If you are eligible, then an MCU personal loan is a good deal. Its maximum APR is set at just 15.7 percent, which is significantly lower than the maximum APR for a loan from Achieve. You are also able to borrow less and for longer. Both can help reduce the overall cost of borrowing. And there is no origination fee, so the amount you borrow is the amount you will receive when your loan is funded.
How to choose between Achieve and Municipal Credit Union
Both Achieve and Municipal Credit Union have personal loans up to $50,000. However, Achieve has a high minimum loan amount of $5,000. There are no prepayment penalties, so you can always return the funds you don’t need, but it could be tempting to overspend if approved.
Overall, Achieve is going to be the better choice if you are unable to open an account with Municipal Credit Union. But if you are able to open an account — or are already a member — MCU may be the less expensive option.
Achieve has fast funding
Achieve is best for borrowers who have fair credit and need quick funding. Its turnaround is between one to three business days, which is about average for an online lender. Its other fees and the cost to borrow is also on par with many other personal loans on the market.

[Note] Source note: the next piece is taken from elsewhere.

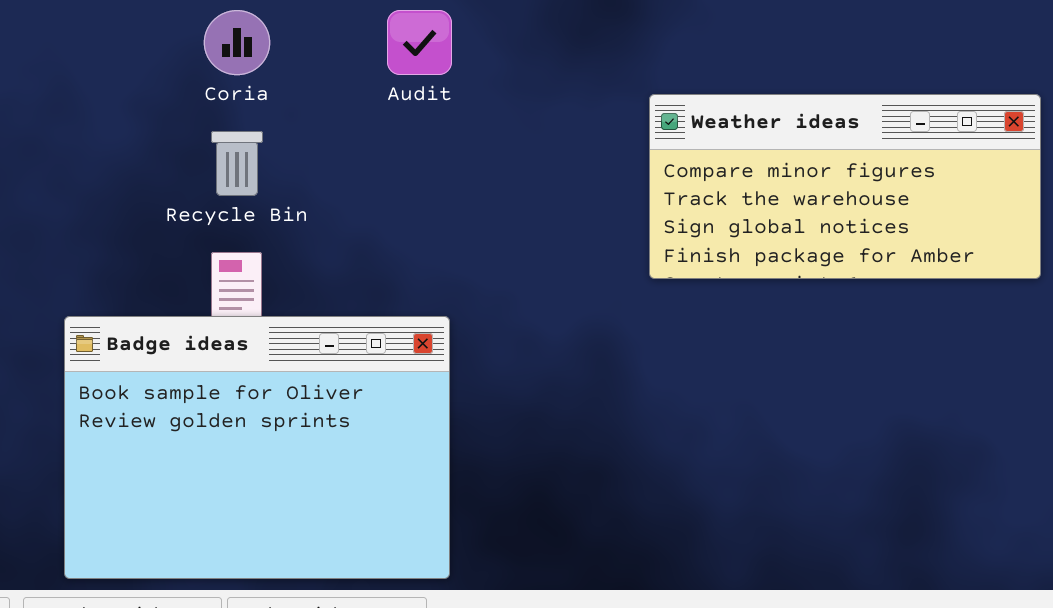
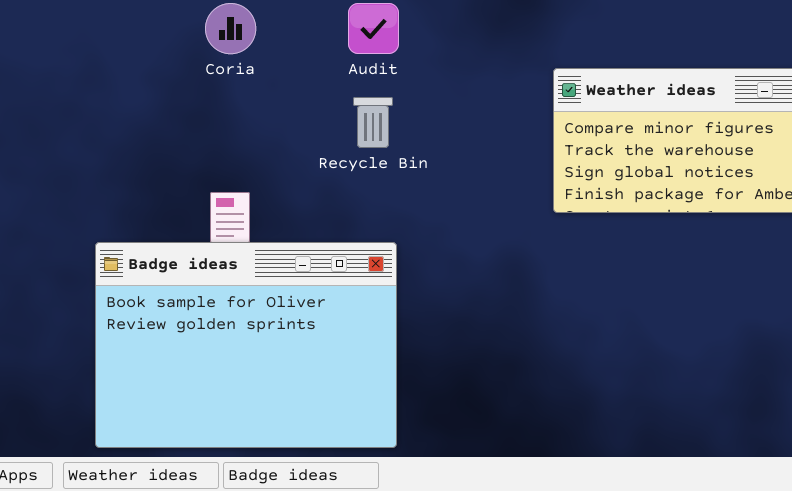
Recycle Bin: [211,131,263,196] -> [353,97,393,148], moved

That being said, a personal loan from Achieve can be more expensive than one from MCU. If you are able to, apply with both lenders to compare rates and choose the one that offers the best deal.
Municipal Credit Union has better benefits for members
Despite similar loan sizes, MCU offers much lower rates and doesn’t have an origination fee. But while this means you may be able to qualify for a much less expensive loan, MCU isn’t for everybody. Its membership requirements are strict — and if you don’t qualify, you won’t be able to borrow.
Compare lenders before applying
Achieve and Municipal Credit Union offer standard personal loans that can suit a variety of borrowers. While neither is perfect, both are affordable and could suit your budget. However, you should always compare them to other lenders to determine what option is best for your budget and needs.